- _What you have to do_:
Below is some material. Set down exactly the line where "IGA | 11.5- 12" appears and all lines after it, and stop at the last line.

'''

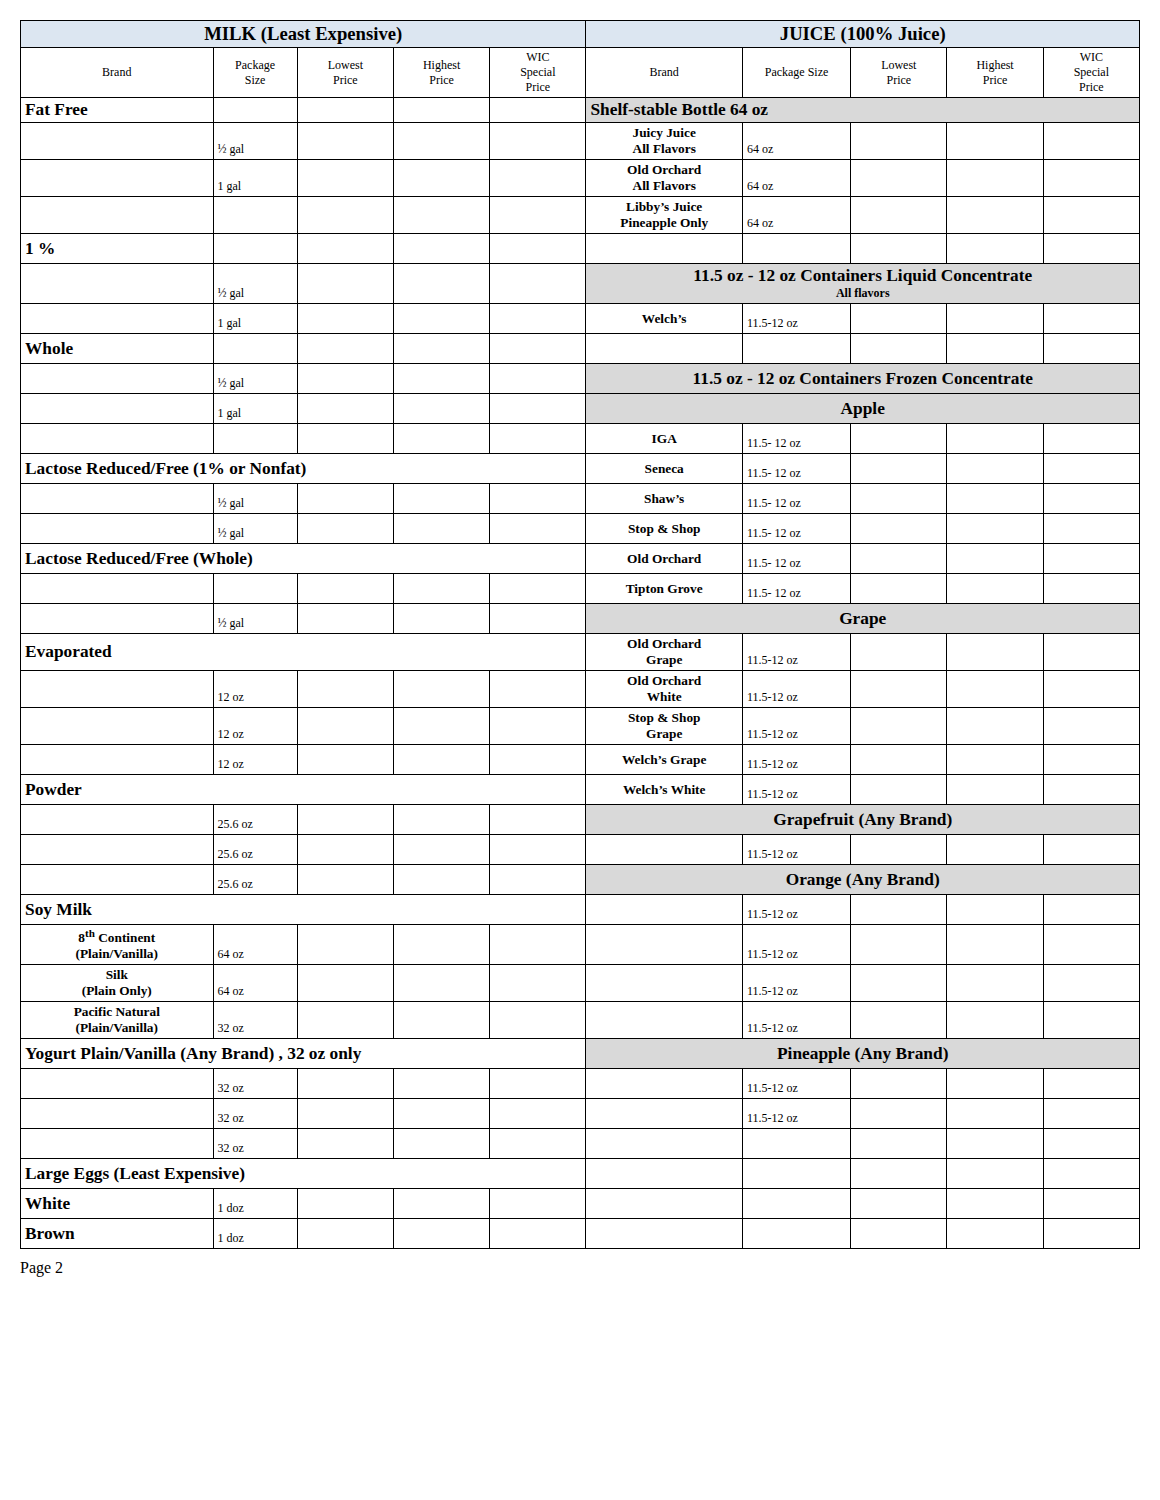| MILK (Least Expensive) | JUICE (100% Juice) |
| Brand | Package Size | Lowest Price | Highest Price | WIC Special Price | Brand | Package Size | Lowest Price | Highest Price | WIC Special Price |
| Fat Free | | | | | Shelf-stable Bottle 64 oz |
| | ½ gal | | | | Juicy Juice All Flavors | 64 oz | | | |
| | 1 gal | | | | Old Orchard All Flavors | 64 oz | | | |
| | | | | | Libby’s Juice Pineapple Only | 64 oz | | | |
| 1 % | | | | | | | | | |
| | ½ gal | | | | 11.5 oz - 12 oz Containers Liquid Concentrate All flavors |
| | 1 gal | | | | Welch’s | 11.5-12 oz | | | |
| Whole | | | | | | | | | |
| | ½ gal | | | | 11.5 oz - 12 oz Containers Frozen Concentrate |
| | 1 gal | | | | Apple |
| | | | | | IGA | 11.5- 12 oz | | | |
| Lactose Reduced/Free (1% or Nonfat) | Seneca | 11.5- 12 oz | | | |
| | ½ gal | | | | Shaw’s | 11.5- 12 oz | | | |
| | ½ gal | | | | Stop & Shop | 11.5- 12 oz | | | |
| Lactose Reduced/Free (Whole) | Old Orchard | 11.5- 12 oz | | | |
| | | | | | Tipton Grove | 11.5- 12 oz | | | |
| | ½ gal | | | | Grape |
| Evaporated | Old Orchard Grape | 11.5-12 oz | | | |
| | 12 oz | | | | Old Orchard White | 11.5-12 oz | | | |
| | 12 oz | | | | Stop & Shop Grape | 11.5-12 oz | | | |
| | 12 oz | | | | Welch’s Grape | 11.5-12 oz | | | |
| Powder | Welch’s White | 11.5-12 oz | | | |
| | 25.6 oz | | | | Grapefruit (Any Brand) |
| | 25.6 oz | | | | | 11.5-12 oz | | | |
| | 25.6 oz | | | | Orange (Any Brand) |
| Soy Milk | | 11.5-12 oz | | | |
| 8 th Continent (Plain/Vanilla) | 64 oz | | | | | 11.5-12 oz | | | |
| Silk (Plain Only) | 64 oz | | | | | 11.5-12 oz | | | |
| Pacific Natural (Plain/Vanilla) | 32 oz | | | | | 11.5-12 oz | | | |
| Yogurt Plain/Vanilla (Any Brand) , 32 oz only | Pineapple (Any Brand) |
| | 32 oz | | | | | 11.5-12 oz | | | |
| | 32 oz | | | | | 11.5-12 oz | | | |
| | 32 oz | | | | | | | | |
| Large Eggs (Least Expensive) | | | | | |
| White | 1 doz | | | | | | | | |
| Brown | 1 doz | | | | | | | | |
Page 2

'''

- _Output_:
| | | | | | IGA | 11.5- 12 oz | | | |
| Lactose Reduced/Free (1% or Nonfat) | Seneca | 11.5- 12 oz | | | |
| | ½ gal | | | | Shaw’s | 11.5- 12 oz | | | |
| | ½ gal | | | | Stop & Shop | 11.5- 12 oz | | | |
| Lactose Reduced/Free (Whole) | Old Orchard | 11.5- 12 oz | | | |
| | | | | | Tipton Grove | 11.5- 12 oz | | | |
| | ½ gal | | | | Grape |
| Evaporated | Old Orchard Grape | 11.5-12 oz | | | |
| | 12 oz | | | | Old Orchard White | 11.5-12 oz | | | |
| | 12 oz | | | | Stop & Shop Grape | 11.5-12 oz | | | |
| | 12 oz | | | | Welch’s Grape | 11.5-12 oz | | | |
| Powder | Welch’s White | 11.5-12 oz | | | |
| | 25.6 oz | | | | Grapefruit (Any Brand) |
| | 25.6 oz | | | | | 11.5-12 oz | | | |
| | 25.6 oz | | | | Orange (Any Brand) |
| Soy Milk | | 11.5-12 oz | | | |
| 8 th Continent (Plain/Vanilla) | 64 oz | | | | | 11.5-12 oz | | | |
| Silk (Plain Only) | 64 oz | | | | | 11.5-12 oz | | | |
| Pacific Natural (Plain/Vanilla) | 32 oz | | | | | 11.5-12 oz | | | |
| Yogurt Plain/Vanilla (Any Brand) , 32 oz only | Pineapple (Any Brand) |
| | 32 oz | | | | | 11.5-12 oz | | | |
| | 32 oz | | | | | 11.5-12 oz | | | |
| | 32 oz | | | | | | | | |
| Large Eggs (Least Expensive) | | | | | |
| White | 1 doz | | | | | | | | |
| Brown | 1 doz | | | | | | | | |
Page 2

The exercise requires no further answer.